§ **Instructions for the task**
Keeping every character as it is, transcribe the entries below.

[Transcribed page contents]
+++

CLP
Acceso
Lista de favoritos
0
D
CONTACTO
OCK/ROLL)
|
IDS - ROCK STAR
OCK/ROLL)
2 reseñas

+++

§ **Result of the task**
CLP
Acceso
Lista de favoritos
0
D
CONTACTO
OCK/ROLL)
|
IDS - ROCK STAR
OCK/ROLL)
2 reseñas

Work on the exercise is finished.